The question is: "can you guess what the data in the table is?" - the solution to this puzzle: the first column was just counting up - like 1, 2, 3 - as it was inserting data, versus the second column was random data, and this was distributed all across the index. You may also see behaviors like this, by the way, if you're using random UUIDs, we've talked about this previously, but random UUIDs are very ineffective in terms of index composition.
In this follow-up blog post, Jeremy goes through how to debug this problem. He starts with an
EXPLAIN ANALYZE, and does two things here that I think are worth noting.
First of all, he specifies the
EXPLAIN. That's always a good idea to specify when you run an
The second thing he does, and this is something I don't actually do as often myself, is that he enables
log_executor_stats. This runs an operating system function called
getrusageto collect extra metrics during the execution of the query. This will tell you what happened in the operating system level process, like how much data was read on a file system.
What's odd about this first query is that if you divide the IO time by the number of blocks that were being read, the average latency of a read request is very low. Each page that was being read was very fast.
The second query takes over a hundred seconds and reads a lot of blocks. If you're reading a lot of data, that's going to be slow no matter what. We know that this index layout is ineffective.
If you're reading a lot of data, that's going to be slow no matter what.
Let's just look at a smaller portion of the index. When you look at the numbers, you'll find that the individual IOs, the individual page that's being loaded, takes about 0.4 milliseconds. Underneath the hood, this is using a gp2 EBS volume. This is a network request, so the 0.4 milliseconds, that's actually reasonable.
You can do some more analysis, but what's interesting to understand is that Linux readahead is the reason that the first query is much faster. The way that somebody who works on this in the Linux kernel describes it is: Readahead takes a risk, reads more than is needed. And then if that brings a reward, as in somebody actually requests that data later, then it reads even more ahead because it thinks that you're reading sequentially.

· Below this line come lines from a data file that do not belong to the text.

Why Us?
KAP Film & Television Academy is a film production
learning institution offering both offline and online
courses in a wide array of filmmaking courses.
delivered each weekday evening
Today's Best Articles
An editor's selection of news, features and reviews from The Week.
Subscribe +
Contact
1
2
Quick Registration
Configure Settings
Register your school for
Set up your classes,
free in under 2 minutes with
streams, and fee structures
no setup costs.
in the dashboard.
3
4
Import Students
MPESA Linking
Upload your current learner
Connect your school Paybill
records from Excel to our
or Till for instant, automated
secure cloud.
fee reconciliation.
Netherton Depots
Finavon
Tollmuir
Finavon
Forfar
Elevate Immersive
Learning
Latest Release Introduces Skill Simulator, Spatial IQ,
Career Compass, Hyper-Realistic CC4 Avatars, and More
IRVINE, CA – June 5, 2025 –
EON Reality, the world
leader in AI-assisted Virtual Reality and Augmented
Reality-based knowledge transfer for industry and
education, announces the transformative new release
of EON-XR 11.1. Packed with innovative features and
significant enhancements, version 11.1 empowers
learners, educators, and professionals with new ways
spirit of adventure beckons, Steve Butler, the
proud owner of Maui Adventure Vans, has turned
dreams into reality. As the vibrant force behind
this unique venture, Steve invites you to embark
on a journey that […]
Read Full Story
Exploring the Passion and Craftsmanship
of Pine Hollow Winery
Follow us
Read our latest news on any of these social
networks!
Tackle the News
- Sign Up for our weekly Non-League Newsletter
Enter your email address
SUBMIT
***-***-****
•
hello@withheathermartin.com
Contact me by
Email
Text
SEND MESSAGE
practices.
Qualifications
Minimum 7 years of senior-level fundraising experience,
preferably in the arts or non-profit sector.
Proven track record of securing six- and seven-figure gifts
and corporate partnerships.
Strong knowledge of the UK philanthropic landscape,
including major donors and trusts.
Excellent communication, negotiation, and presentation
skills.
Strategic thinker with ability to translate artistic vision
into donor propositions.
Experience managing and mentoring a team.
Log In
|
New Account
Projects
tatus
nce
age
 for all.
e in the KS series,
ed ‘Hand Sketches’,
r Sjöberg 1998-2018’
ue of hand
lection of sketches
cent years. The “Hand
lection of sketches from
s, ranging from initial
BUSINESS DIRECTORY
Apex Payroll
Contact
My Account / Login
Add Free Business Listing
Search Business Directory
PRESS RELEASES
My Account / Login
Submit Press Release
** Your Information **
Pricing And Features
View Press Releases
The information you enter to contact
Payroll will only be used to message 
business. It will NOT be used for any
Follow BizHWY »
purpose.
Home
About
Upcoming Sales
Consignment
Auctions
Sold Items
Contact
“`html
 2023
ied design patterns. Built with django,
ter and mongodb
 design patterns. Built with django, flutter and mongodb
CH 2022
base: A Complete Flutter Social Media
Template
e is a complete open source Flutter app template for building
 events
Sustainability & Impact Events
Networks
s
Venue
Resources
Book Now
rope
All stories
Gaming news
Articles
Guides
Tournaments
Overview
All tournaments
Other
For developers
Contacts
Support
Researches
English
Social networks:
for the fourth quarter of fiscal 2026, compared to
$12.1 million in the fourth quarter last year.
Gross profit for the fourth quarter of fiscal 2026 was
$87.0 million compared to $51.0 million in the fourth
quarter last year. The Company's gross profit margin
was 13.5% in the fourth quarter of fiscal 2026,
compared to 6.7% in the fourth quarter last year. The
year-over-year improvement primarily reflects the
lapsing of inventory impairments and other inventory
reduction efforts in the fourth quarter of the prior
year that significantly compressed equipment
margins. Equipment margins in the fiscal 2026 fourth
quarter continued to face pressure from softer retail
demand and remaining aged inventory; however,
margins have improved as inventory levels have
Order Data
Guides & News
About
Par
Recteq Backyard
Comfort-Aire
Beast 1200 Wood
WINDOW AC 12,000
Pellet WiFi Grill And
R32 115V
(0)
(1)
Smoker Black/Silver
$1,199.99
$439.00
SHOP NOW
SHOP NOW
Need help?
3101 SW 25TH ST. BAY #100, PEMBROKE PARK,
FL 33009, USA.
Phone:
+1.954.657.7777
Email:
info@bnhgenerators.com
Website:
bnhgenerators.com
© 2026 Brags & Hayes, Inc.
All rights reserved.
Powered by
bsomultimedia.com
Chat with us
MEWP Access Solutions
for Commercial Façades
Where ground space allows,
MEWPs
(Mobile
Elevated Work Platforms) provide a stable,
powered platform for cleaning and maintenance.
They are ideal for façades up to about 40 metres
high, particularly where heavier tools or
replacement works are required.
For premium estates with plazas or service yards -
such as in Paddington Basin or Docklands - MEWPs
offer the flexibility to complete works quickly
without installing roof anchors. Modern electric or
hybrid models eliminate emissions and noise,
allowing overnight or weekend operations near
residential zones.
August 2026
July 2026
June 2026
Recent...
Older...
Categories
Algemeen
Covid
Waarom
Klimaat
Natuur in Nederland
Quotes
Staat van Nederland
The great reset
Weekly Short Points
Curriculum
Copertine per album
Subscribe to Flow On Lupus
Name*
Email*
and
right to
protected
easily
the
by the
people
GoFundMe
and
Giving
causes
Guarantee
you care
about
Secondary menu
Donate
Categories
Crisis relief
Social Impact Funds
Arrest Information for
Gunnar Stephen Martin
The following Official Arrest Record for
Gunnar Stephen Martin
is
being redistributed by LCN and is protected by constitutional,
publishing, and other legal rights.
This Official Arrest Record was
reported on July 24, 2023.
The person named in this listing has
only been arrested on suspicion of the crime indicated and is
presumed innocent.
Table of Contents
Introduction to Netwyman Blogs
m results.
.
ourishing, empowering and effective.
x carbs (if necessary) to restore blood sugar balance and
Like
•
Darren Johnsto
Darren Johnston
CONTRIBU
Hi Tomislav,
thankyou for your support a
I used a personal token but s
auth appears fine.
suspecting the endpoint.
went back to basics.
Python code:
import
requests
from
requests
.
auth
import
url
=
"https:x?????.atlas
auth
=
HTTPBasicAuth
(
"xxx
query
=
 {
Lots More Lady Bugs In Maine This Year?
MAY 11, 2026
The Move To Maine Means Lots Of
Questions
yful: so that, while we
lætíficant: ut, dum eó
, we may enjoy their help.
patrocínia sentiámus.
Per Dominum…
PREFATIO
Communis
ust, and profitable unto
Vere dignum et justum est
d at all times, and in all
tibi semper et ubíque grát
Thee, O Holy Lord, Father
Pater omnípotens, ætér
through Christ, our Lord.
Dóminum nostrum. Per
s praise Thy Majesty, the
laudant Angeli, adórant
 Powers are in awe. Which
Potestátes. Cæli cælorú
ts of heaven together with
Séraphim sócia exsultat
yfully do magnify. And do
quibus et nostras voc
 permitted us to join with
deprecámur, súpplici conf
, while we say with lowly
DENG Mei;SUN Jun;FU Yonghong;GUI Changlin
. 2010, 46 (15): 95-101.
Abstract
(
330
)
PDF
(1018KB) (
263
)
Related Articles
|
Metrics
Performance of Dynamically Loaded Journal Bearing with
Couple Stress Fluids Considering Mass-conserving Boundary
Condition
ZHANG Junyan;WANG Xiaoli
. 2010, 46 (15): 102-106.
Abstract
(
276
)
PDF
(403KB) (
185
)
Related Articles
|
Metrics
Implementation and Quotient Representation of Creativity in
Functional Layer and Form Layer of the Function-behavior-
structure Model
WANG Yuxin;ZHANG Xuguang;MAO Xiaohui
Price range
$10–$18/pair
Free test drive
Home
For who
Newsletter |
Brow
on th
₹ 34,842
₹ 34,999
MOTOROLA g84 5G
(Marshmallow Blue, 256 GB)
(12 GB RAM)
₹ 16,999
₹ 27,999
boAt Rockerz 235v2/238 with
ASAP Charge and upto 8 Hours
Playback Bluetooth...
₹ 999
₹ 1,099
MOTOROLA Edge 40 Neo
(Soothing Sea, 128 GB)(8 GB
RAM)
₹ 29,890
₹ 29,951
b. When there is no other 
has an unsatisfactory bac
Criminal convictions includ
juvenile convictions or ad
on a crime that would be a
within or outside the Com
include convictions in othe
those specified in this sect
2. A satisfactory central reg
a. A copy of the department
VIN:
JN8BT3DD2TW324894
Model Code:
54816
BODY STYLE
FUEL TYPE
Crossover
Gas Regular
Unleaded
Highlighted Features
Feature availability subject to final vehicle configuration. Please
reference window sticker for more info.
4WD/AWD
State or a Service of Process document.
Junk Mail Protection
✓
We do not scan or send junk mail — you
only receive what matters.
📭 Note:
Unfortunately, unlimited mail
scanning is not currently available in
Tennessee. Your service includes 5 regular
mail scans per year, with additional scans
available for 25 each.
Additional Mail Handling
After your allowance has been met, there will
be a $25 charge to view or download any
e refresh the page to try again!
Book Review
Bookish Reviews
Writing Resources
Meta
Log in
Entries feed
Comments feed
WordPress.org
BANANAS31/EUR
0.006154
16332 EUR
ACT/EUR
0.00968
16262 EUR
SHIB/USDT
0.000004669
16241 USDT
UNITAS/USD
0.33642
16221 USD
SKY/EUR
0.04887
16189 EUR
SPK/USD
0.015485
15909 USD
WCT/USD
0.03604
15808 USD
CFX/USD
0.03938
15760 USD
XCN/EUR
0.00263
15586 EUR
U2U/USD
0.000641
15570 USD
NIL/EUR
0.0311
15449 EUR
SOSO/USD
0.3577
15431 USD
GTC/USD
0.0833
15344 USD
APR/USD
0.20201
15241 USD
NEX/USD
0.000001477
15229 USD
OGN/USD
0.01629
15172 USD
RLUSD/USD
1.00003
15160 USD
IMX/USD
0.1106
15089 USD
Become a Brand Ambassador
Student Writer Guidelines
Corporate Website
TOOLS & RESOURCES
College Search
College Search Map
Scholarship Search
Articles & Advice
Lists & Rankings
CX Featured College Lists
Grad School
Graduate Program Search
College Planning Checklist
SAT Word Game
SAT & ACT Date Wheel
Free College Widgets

Instead of you having to wait on each page, it reads ahead and it fetches that data into the OS page cache for you to read from the cache instead.
Jeremy does a little bit more analysis here in terms of readahead. The main point that I would make is that readahead helps you improve performance, especially on a network EBS volume.
Linux readahead is only effective when you have sequential data.
There are cases where Postgres can help Linux. If you have a Bitmap Heap Scan, so it looks at the table data, Postgres actually has the index itself that will tell it where in the table it's looking for data. effective_io_concurrency in Postgres tunes how much Postgres is telling the Linux Kernel to look ahead.
When you set
effective_io_concurrency to a value, let's say 10, that will say instead of getting one page from the main table at a time, it will read ahead multiple pages by telling the Linux kernel: Hey, I am going to need these other pages soon.
This is very useful! If you have a system that has high concurrency supported on the drive, for example an EBS volume, the default value here is not going to be good enough.
Surprisingly, Amazon RDS does not set a useful default value, in my opinion. They don't change the default and default is one, which means a single request is going to be requested ahead, which doesn't really help you.
Somebody actually did a benchmark of this a couple of years ago, where they were comparing two cases.
- A sparse bitmap scan, which effectively means it's looking at a lot of different locations in the table
- and a dense bitmap scan, where they were looking at very closely related data that's right next to each other on the table.
If you have a sparse bitmap scan, what you want is a high
effective_io_concurrency. You want something like 32, 128 or even 512. Depending on how many active queries you're running, maybe 32 makes more sense, but certainly the default of one doesn't make sense.
On the other hand, if you have a very dense Bitmap Heap Scan, so if you're looking at very closely related data, turn
effective_io_concurrency to 0, because then you defer back to the Linux readahead behavior, the default, which will assume sequential scans ahead, instead of trying to override that behavior with Postgres.